> WHAT YOU WILL DO
- 1) Transcribe the part of the Ghost Mode text below starting at "What Evidence Remains" and ending at "in office environments.".
- 2) Pick up the Ghost Mode text below after its final sentence and continue it.

What Evidence Remains
Ghost Mode is not perfectly invisible. There are forensic artifacts, but they require looking in places most security teams do not monitor in real time.
The switch port has an active link. An electrical signal is present on the interface. If your network operations team monitors port status changes, they might notice a new port going active. Most do not monitor this at the individual port level, especially on access layer switches in office environments.
The MAC address appears in the switch's ARP table and MAC address table. If you run regular ARP table audits comparing known devices to active entries, the unknown MAC would stand out. Most organizations do not perform this audit, and those that do typically run it monthly or quarterly, not in real time.
The initial DHCP lease request creates a log entry on the DHCP server. One new lease among hundreds or thousands. Unless your SIEM specifically correlates new DHCP leases against a known device inventory, this event disappears into normal operational noise.
These are the clues. A port link state change, a MAC address entry and a DHCP log. Against an organization with mature asset management and real-time network inventory monitoring, these could be detected. Against the vast majority of corporate networks, they are invisible.
Why This Matters for Your Detection Strategy
Ghost Mode tests a specific question: does your detection strategy assume all threats communicate through your network?
If the answer is yes, you have a blind spot. USB LTE modems cost less than $50. They are small enough to hide inside a desktop computer case, behind a monitor or inside a ceiling tile. A real attacker with physical access to your building, a contractor, a disgruntled employee, a social engineer, can deploy this exact architecture for almost nothing.
The attacker plugs a device into your network. Attaches a cellular modem. Walks away. The device sits quietly on your network, passively harvesting intelligence, while all command-and-control happens over cellular. Your Darktrace, your firewall, your IDS, your entire network security stack sees nothing because there is nothing on the network to see.
What Detection Actually Works
Detecting Ghost Mode requires controls that do not depend on network traffic analysis.

(Collected data)
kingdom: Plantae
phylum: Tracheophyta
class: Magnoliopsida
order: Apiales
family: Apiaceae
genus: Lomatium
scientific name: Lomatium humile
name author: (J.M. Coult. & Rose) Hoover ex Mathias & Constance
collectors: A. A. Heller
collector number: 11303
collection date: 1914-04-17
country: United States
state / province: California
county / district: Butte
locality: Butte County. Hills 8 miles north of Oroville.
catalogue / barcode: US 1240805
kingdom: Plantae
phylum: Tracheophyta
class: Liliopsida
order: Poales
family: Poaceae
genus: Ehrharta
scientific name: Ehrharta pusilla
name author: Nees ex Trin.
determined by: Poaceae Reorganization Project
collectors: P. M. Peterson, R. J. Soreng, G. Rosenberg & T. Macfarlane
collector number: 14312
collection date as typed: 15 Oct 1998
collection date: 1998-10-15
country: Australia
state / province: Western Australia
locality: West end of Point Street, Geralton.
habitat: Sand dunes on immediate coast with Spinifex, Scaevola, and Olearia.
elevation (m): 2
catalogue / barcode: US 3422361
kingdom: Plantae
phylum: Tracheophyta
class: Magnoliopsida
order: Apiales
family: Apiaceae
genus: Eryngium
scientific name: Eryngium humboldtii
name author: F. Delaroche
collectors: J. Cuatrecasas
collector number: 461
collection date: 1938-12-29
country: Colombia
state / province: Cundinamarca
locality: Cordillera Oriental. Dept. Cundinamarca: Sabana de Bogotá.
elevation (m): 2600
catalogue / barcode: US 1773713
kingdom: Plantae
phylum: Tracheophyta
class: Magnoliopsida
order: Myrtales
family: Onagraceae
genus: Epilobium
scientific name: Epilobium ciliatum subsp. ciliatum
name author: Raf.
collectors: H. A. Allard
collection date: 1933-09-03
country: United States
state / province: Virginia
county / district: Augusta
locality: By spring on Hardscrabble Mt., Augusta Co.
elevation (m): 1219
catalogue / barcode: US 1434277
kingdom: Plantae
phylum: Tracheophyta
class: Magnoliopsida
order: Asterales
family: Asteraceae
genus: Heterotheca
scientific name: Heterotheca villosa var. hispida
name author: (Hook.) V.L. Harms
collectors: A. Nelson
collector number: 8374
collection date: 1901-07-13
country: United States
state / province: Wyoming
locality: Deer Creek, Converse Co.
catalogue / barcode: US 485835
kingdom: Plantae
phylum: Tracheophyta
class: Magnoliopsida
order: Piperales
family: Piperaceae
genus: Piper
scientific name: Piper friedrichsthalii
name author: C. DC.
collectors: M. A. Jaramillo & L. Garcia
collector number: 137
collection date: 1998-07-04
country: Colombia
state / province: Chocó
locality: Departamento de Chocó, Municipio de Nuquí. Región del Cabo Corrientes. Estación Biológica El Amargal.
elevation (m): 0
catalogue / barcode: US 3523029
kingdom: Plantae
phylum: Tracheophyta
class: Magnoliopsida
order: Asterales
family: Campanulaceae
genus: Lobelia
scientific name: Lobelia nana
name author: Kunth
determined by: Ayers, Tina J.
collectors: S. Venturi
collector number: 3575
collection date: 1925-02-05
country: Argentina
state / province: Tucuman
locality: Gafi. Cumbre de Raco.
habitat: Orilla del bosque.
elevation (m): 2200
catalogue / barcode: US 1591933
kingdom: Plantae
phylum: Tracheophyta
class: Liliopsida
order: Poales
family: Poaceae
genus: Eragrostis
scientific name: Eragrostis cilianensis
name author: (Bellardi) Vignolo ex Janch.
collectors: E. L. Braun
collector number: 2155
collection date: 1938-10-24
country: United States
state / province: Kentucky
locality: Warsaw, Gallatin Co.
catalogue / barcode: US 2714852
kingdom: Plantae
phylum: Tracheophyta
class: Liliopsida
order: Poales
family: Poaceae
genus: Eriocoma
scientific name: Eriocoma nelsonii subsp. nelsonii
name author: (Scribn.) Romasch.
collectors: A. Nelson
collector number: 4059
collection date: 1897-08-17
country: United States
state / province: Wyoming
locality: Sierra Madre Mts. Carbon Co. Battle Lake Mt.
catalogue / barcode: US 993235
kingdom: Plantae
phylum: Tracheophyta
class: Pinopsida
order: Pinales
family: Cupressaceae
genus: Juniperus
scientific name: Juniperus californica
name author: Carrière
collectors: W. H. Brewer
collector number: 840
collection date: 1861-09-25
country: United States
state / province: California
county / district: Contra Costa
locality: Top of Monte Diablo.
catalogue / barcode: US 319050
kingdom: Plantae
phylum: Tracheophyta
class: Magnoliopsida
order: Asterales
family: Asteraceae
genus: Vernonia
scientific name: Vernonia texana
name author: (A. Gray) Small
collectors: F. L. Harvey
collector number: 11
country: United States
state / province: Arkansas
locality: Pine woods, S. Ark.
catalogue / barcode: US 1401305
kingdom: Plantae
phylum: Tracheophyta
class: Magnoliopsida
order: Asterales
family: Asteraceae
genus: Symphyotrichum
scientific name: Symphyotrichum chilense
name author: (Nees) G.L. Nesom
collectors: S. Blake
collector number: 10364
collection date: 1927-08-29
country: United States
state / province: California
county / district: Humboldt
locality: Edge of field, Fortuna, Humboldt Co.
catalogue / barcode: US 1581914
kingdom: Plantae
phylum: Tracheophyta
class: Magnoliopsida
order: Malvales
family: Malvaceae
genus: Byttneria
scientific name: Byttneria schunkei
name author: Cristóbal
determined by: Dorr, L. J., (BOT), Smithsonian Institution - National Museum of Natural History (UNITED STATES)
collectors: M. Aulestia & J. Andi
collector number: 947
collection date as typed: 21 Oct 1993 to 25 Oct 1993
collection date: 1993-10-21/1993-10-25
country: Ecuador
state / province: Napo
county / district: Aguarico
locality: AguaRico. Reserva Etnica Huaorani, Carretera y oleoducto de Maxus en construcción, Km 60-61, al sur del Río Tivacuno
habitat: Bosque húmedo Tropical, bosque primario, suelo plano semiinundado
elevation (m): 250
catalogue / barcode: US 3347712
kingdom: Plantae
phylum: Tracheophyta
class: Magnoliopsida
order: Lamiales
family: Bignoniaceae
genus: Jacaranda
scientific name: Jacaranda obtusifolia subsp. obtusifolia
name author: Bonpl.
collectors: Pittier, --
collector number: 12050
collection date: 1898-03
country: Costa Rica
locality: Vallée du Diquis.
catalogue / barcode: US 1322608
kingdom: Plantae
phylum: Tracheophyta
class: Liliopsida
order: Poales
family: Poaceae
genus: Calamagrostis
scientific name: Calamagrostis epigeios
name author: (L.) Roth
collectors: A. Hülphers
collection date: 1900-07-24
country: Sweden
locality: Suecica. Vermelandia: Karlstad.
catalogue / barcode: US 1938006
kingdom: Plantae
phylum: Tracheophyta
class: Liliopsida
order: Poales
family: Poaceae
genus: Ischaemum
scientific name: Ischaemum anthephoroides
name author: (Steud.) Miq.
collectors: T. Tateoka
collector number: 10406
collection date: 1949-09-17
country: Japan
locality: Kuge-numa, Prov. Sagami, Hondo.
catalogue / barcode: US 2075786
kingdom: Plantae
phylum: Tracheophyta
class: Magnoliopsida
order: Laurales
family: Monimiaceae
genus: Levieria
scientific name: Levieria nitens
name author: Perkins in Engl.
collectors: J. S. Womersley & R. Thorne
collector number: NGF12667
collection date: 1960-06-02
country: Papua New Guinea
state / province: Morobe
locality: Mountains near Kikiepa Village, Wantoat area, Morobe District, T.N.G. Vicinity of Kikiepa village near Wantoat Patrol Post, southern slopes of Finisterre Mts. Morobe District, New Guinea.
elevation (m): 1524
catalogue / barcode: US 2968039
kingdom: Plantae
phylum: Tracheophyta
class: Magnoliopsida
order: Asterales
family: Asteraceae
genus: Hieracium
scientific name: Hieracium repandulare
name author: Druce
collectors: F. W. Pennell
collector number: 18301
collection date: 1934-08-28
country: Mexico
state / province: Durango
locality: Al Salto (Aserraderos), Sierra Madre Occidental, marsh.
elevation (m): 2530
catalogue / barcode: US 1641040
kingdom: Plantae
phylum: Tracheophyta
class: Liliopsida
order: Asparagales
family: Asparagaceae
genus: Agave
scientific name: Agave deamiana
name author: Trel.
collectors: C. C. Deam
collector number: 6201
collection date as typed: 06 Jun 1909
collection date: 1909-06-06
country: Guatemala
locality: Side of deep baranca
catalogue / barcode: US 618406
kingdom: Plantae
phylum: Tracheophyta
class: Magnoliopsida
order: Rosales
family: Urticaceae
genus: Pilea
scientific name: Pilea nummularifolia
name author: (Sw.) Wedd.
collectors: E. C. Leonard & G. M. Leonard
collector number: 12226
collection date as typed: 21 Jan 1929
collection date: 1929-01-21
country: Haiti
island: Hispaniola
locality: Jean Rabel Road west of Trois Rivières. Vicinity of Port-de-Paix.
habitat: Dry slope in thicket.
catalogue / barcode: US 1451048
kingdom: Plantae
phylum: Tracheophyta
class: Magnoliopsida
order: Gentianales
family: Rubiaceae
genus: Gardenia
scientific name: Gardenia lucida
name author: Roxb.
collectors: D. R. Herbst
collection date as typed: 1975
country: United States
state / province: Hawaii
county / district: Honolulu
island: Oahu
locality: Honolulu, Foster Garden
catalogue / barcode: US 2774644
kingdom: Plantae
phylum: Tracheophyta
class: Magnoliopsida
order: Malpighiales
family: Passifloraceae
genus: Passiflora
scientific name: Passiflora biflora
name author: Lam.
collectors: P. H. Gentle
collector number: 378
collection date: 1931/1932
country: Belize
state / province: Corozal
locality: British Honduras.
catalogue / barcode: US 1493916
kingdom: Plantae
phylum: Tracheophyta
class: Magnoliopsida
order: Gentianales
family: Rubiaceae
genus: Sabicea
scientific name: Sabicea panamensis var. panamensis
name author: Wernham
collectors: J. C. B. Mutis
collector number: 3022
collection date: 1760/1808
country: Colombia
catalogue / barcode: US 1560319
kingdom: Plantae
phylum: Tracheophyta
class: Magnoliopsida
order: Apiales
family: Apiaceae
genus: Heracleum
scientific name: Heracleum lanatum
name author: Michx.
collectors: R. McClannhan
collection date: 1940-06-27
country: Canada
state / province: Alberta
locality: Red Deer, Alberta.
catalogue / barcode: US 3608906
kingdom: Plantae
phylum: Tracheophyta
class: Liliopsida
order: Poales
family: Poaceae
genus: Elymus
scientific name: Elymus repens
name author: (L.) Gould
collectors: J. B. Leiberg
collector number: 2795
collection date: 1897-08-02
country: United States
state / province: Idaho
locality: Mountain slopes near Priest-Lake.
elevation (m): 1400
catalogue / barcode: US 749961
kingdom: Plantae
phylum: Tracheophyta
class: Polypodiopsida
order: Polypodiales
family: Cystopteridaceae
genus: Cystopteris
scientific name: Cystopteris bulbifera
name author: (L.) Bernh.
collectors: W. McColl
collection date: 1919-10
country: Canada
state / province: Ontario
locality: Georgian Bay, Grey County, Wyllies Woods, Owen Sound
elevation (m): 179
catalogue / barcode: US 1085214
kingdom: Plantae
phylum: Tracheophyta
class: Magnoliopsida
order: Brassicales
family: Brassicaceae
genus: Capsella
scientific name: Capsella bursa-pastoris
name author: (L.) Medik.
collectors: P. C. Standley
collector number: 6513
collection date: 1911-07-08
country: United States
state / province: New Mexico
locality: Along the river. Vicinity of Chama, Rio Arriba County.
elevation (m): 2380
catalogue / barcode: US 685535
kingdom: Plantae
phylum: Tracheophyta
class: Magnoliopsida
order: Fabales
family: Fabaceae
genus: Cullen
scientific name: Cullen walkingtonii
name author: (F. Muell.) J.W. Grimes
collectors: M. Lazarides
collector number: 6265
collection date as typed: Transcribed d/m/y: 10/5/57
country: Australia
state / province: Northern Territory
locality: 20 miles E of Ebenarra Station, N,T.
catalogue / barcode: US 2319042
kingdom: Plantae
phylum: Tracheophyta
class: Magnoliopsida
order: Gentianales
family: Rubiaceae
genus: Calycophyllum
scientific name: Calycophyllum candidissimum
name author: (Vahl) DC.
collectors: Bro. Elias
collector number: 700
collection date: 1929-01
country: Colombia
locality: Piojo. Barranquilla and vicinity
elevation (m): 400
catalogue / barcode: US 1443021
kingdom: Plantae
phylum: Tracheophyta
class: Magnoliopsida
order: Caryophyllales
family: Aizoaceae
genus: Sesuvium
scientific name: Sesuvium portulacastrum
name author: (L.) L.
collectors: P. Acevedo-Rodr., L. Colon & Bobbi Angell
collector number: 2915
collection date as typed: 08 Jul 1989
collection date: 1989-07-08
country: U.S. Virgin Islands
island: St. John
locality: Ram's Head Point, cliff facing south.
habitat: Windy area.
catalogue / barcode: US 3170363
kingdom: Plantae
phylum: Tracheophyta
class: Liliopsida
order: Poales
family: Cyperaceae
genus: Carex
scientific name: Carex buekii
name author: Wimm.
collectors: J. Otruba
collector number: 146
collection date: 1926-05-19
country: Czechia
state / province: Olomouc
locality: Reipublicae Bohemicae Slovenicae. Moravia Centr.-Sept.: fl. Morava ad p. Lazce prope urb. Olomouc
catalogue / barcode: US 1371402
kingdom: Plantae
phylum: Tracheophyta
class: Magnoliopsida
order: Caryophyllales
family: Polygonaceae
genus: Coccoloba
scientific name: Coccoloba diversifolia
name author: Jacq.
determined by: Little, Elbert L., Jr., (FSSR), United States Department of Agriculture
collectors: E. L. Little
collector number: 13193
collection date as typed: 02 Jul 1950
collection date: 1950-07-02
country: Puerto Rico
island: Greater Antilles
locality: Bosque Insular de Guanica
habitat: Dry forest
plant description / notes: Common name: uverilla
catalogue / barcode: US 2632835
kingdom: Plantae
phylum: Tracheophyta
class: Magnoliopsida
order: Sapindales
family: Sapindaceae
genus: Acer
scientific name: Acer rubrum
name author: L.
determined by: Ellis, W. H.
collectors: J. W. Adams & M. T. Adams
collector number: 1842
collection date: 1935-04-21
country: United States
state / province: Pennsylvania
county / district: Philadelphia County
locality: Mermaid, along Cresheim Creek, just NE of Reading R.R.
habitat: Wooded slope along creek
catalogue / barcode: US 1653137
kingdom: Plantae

> ANSWERS BY ITEM
- 1)
What Evidence Remains
Ghost Mode is not perfectly invisible. There are forensic artifacts, but they require looking in places most security teams do not monitor in real time.
The switch port has an active link. An electrical signal is present on the interface. If your network operations team monitors port status changes, they might notice a new port going active. Most do not monitor this at the individual port level, especially on access layer switches in office environments.

- 2)
Network Access Control (NAC) with 802.1X authentication can prevent unauthorized devices from obtaining network access in the first place. If the switch port requires certificate-based authentication before granting VLAN access, an unknown device cannot get a foothold regardless of whether it transmits traffic.
Real-time asset inventory monitoring that compares active MAC addresses and DHCP leases against a known device database can flag unknown devices within minutes of connection. This requires maintaining an accurate device inventory, which most organizations struggle with.
Physical port security, disabling unused switch ports and enabling port security with sticky MAC addressing, prevents unknown devices from activating dormant network connections. This is one of the oldest network security controls available, and one of the most frequently neglected.
These controls work because they do not rely on observing attacker traffic. They validate device identity at the access layer, before the device has an opportunity to go silent.
The Test
When we deploy ShadowTap in Ghost Mode, we are testing whether your organization has these controls in place and whether they work. We document how long the device operates undetected, what intelligence it collects passively and what controls eventually catch it, if any do.
The results tell you whether your detection strategy covers the full threat surface or only the portion that generates network traffic. For most organizations, Ghost Mode reveals that their entire detection architecture has a fundamental dependency they never considered.
Your IDS watches network traffic. This device does not generate any.